The Supreme Court had banned the sale of firecrackers during this Diwali to see effects of its suspension in the light of the severe pollution and smog-like conditions prevalent in Delhi during this period.
A quiet, smoke-free Thursday gave way to thick haze and noise Diwali night, dashing hopes of a firecracker-free festival.
While quantifying the immediate effect of the ban on firecrackers is difficult, it was a fact that noise and smoke levels were much lower than in previous years.
The Central Pollution Control Board reported that the pollution levels in Delhi are lower compared to the air quality recorded during Diwali in 2016, reported ANI. The Air Quality Index (AQI) value yesterday was 319, terming it in very poor category; while the AQI last Diwali (October 30) had touched severe level after recording an index value of 431.

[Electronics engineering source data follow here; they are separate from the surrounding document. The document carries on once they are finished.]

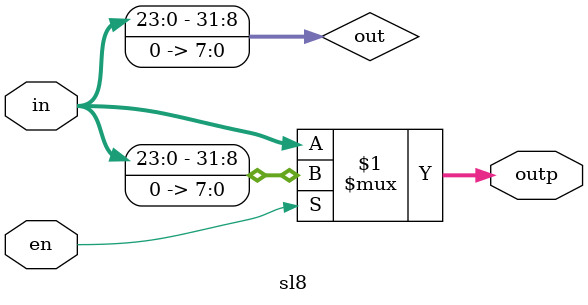
<source format=v>
module sl8(in,en,outp);

input [31:0] in;
input en;
output [31:0] outp;
wire[31:0] out;

assign out[0] = 1'b0;
assign out[1 ] = 1'b0;
assign out[2 ] = 1'b0;
assign out[3 ] = 1'b0;
assign out[4 ] = 1'b0;
assign out[5 ] = 1'b0;
assign out[6 ] = 1'b0;
assign out[7 ] = 1'b0;
assign out[8 ] = in[0 ];
assign out[9 ] = in[1 ];
assign out[10] = in[2 ];
assign out[11] = in[3 ];
assign out[12] = in[4 ];
assign out[13] = in[5 ];
assign out[14] = in[6 ];
assign out[15] = in[7 ];
assign out[16] = in[8 ];
assign out[17] = in[9 ];
assign out[18] = in[10];
assign out[19] = in[11];
assign out[20] = in[12];
assign out[21] = in[13];
assign out[22] = in[14];
assign out[23] = in[15];
assign out[24] = in[16];
assign out[25] = in[17];
assign out[26] = in[18];
assign out[27] = in[19];
assign out[28] = in[20];
assign out[29] = in[21];
assign out[30] = in[22];
assign out[31] = in[23];


assign outp = en? out:in;
endmodule

</source>
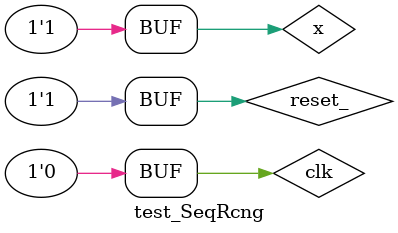
<source format=v>
`timescale 1ns/10ps
module SeqRcgn (out,x,clk,reset_) ;
// Port declarations
output out ;
input x,clk,reset_ ;

reg out ;
reg[2:0] state, next_state ;
	
parameter A= 3'b000, B=3'b001, C=3'b011, D=3'b010, E=3'b110;

always@ (posedge clk or negedge reset_)
	if(!reset_)	// an asynchronous reset_
		state = A ;
	else
		state = next_state ;

always@ (state or x)
    case(state)		// state transition
    A:
		if(x)
			next_state = B ;
		else
			next_state = A ;
	B:
		if(x)
			next_state = B ;
		else
			next_state = C ;
	C:
		if(x)
			next_state = B ;
		else
			next_state = D ;
	D:
		if(x)
			next_state = E ;
		else
			next_state = A ;
	E:
		if(x)
			next_state = B ;
		else
			next_state = C ;
	default:
		next_state = 3'bxxx ;
	endcase
		
always@ (state)
	case (state)
	A, B, C, D:
		out = 0 ;
	E:
		out = 1 ;
	default:
		out = 1'bx ;
	endcase
	
endmodule

module test_SeqRcng ;

reg x, clk, reset_ ;

//SeqRcgn instance
    SeqRcgn SR1 (out, x, clk, reset_) ;

//Stimulus
initial
begin
	clk = 1'b0 ;
	repeat(30)
		#10 clk = ~clk ;
end
	
initial
begin
  x = 0 ; reset_ = 0;
  #15  reset_ = 1; x = 1 ;
  #20  x = 0 ;
  #20  x = 0 ;
  #20  x = 1 ;
  #20  x = 0 ;
  #20  x = 0 ;
  #20  x = 1 ;
  #20  x = 0 ;
  #20  x = 1 ;
  #20  x = 1 ;
  #20  x = 0 ;
  #20  x = 1 ;
  #20  x = 1 ;
  #20  x = 1 ;
  #20  x = 0 ;
  #20  x = 1 ;  
  
end

//Display results
initial
begin
  $display("                time out  x   clk  reset_");
  $monitor($time, "  %b   %b   %b   %b", out, x, clk, reset_) ;
end

initial
begin
$dumpfile("SeqRcgn.vcd");
$dumpvars;
end

endmodule


</source>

Online indicators of the pollution monitoring stations in the Capital glowed red, indicating ‘very poor’ air quality as the volume of ultra fine particulates PM2.5 and PM10, which enter the respiratory system and manage to reach the bloodstream, sharply rose starting around 7 pm on Thursday.
Real time pollution data also looked alarming
According to the SAFAR (System of Air Quality and Weather Forecasting And Research), the 24-hour rolling average of PM2.5 and PM10 were 154 and 256 micrograms per cubic metre, respectively, at around 11 pm.
However, SAFAR has also predicted relatively cleaner post-Diwali air due to favourable meteorological conditions, which are helping prevent the smoke-filled air from the agricultural belt of Haryana and Punjab from entering the Capital.
‘Very poor’ AQI means that people may suffer from respiratory illnesses on prolonged exposure to such air.
If the air quality dips further, AQI will turn ‘severe’, which may trouble even those who are health and seriously affect those with ailments.
The Supreme Court-appointed Environment Pollution Prevention and Control Authority is empowered to enforce the Graded Response Action Plan (GRAP) to combat air pollution in Delhi and its surrounding areas.
Measures under GRAP’s ‘very poor’ and ‘severe’ categories, which include a ban on diesel generator sets, came into effect on October 17 and will remain in force until March 15 next year.